Detailed Description
For the purpose of making apparent the objects, technical solutions and advantages of the present invention, the present invention will be further described in detail with reference to the following examples and the accompanying drawings, wherein the exemplary embodiments of the present invention and the descriptions thereof are for illustrating the present invention only and are not to be construed as limiting the present invention.
It is noted that the terms "comprises" or "comprising" when utilized in various embodiments of the present application are indicative of the existence of, and do not limit the addition of, one or more functions, operations or elements of the subject application. Furthermore, as used in various embodiments of the present application, the terms "comprises," "comprising," and their cognate terms are intended to refer to a particular feature, number, step, operation, element, component, or combination of the foregoing, and should not be interpreted as first excluding the existence of or increasing likelihood of one or more other features, numbers, steps, operations, elements, components, or combinations of the foregoing.
It should be appreciated that terms such as "first," "second," and the like, are used for descriptive purposes only and are not to be construed as indicating or implying relative importance or implicitly indicating the number of technical features indicated. Thus, a feature defining "a first" or "a second" may explicitly or implicitly include one or more such feature. In the description of the present invention, the meaning of "a plurality" is two or more, unless explicitly defined otherwise.
For non-printed fonts, such as Dan Paifang stele characters, which are produced by craftsmen engraving in multiple years, unlike the stable physical environment of indoor scenes, the character areas can produce self-similarity of blocks under the influence of rain chemicals, climbing cover plant secretions and the like, which necessarily results in failure of numerous algorithms for directly applying text extraction for printed fonts. Meanwhile, for natural stone, the whole background area before and after the character carving has more complex self-similar repeated texture characteristics, so that the carving trace under the effect of weathering effect is more difficult to extract, more physical rubbing is adopted in the prior art, the time consumption is huge, and the stroke detail deviation phenomenon still exists in rubbing text.
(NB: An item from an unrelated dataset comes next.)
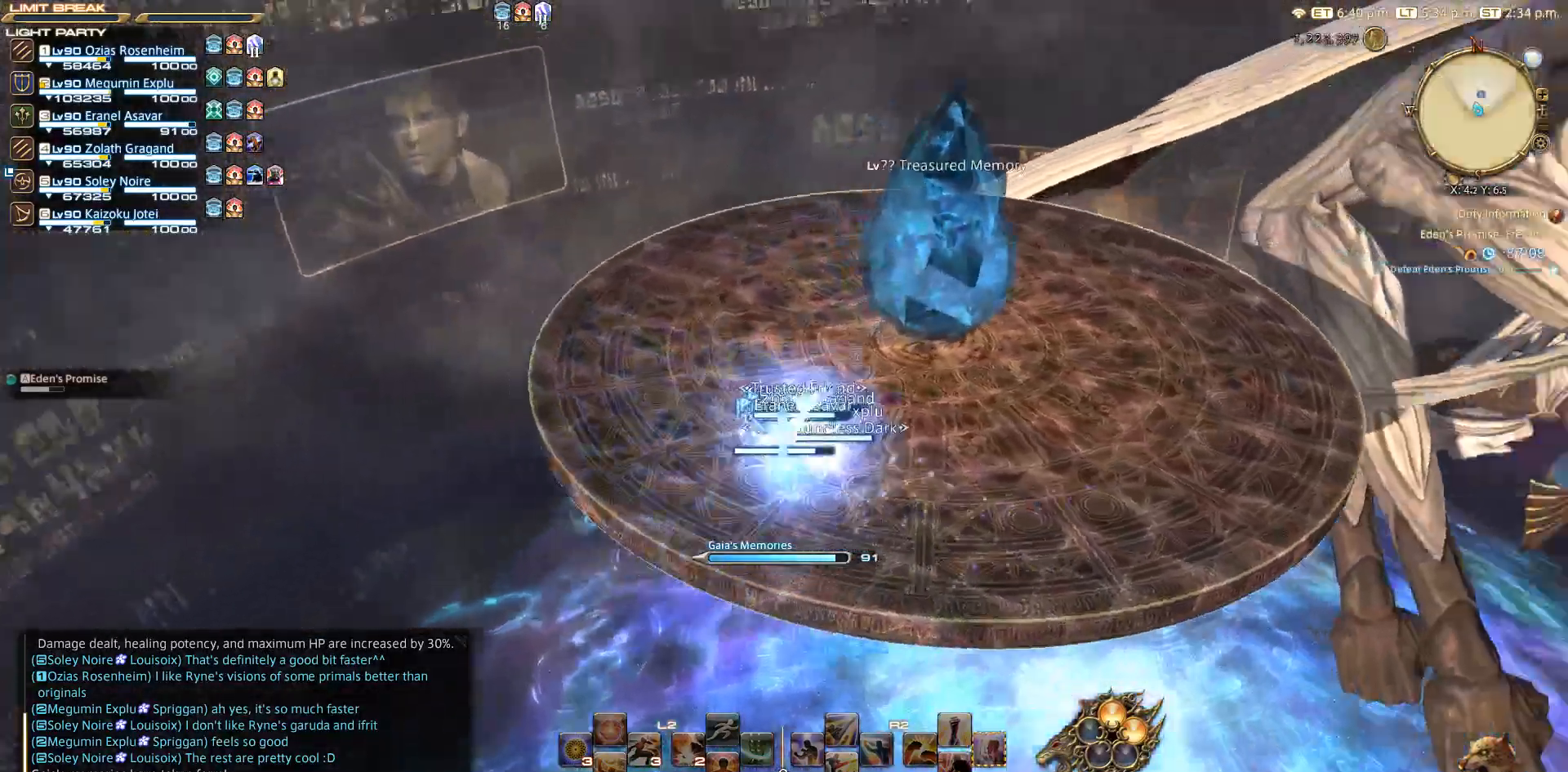
{"buttons": [], "left_stick": "center", "right_stick": "center", "events": [[133, "left_stick", "left"], [300, "left_stick", "up-left"], [317, "CROSS", "down"], [417, "left_stick", "center"], [433, "CROSS", "up"], [467, "right_stick", "center"]]}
Therefore, in order to solve the above-mentioned shortcomings of segmentation and extraction of the stone memorial archway stele text picture, the present embodiment provides a method for extracting the stele text fonts, which improves the segmentation effect of self-similar regions and boundaries in the stele text picture by adding an improved convolution operation method suitable for self-similar feature extraction in a U-Net network, and adds different slopes in an activation function to form different slopes of the activation function to assist the foreground and background separation of the stele text picture, which respectively performs activation operation in the codec structure of an encoder, thereby promoting rough extraction of different information in respective branches, and improves the subsequent decoder to generate a more differentiated feature plane, so as to realize further effective separation of the foreground and background.
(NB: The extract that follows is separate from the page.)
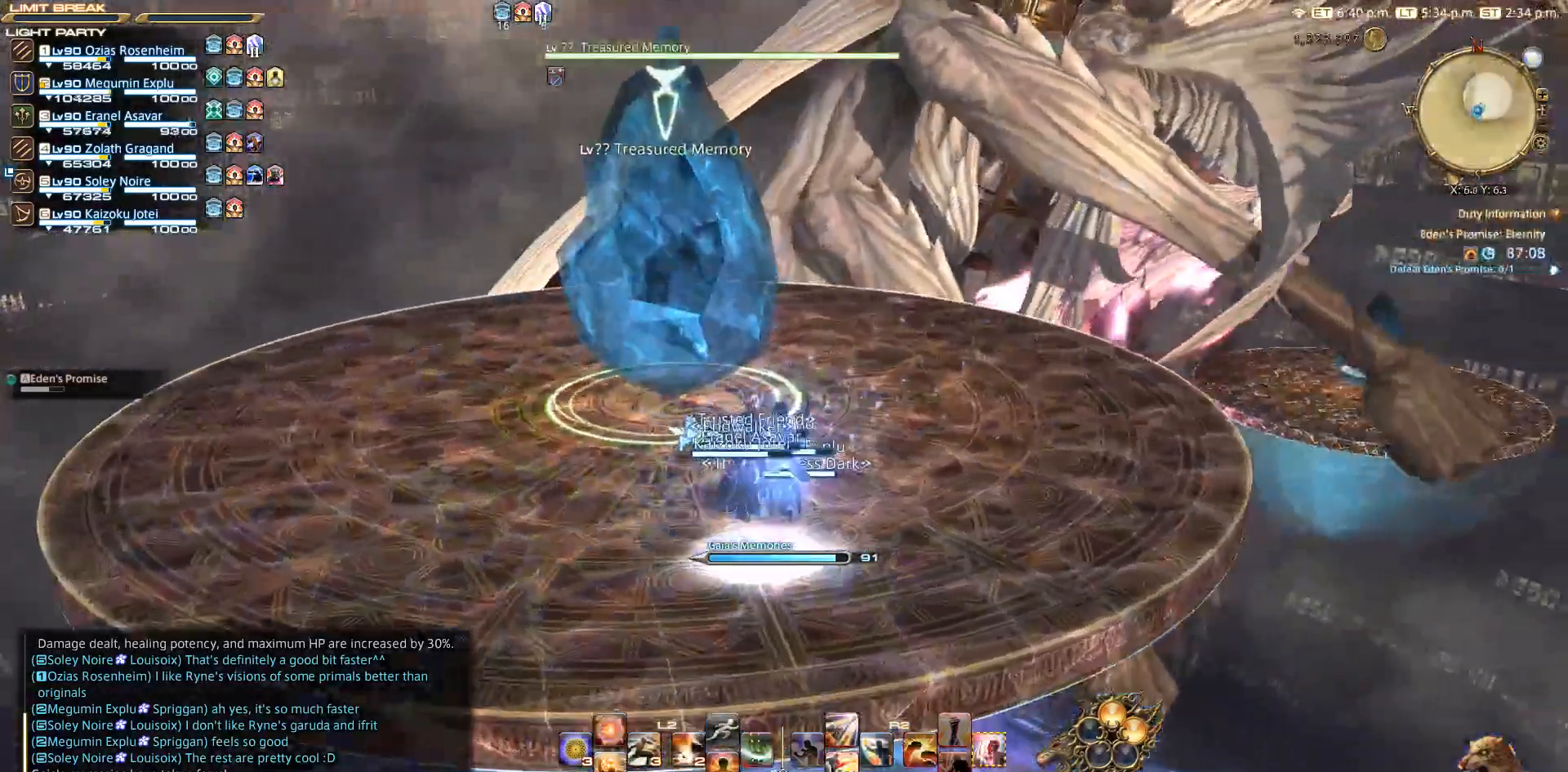
{"buttons": ["CROSS"], "left_stick": "center", "right_stick": "center", "events": [[450, "CROSS", "down"]]}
For the purpose of making the objects, technical solutions and advantages of the present application more apparent, the present application will be further described in detail with reference to the examples and the accompanying drawings, and the exemplary embodiments of the present application and the descriptions thereof are only for explaining the present application and are not limiting the present application.
Referring to fig. 1, fig. 1 shows a flow chart of a method for extracting steganographic characters according to an embodiment of the present invention, as shown in fig. 1, the method includes the following steps:
s101, stacking networks by taking a U-Net network as a repeated network unit to obtain a second generator, wherein the convolution operation of the U-Net network is sequentially completed by convolution kernels with the size of 1 multiplied by 1 and average pooling with the size of 3 multiplied by 3; the U-Net network is constructed by an encoder and a decoder, the slope of the activation function of the encoder is greater than 1, and the slope of the activation function of the decoder is less than 1.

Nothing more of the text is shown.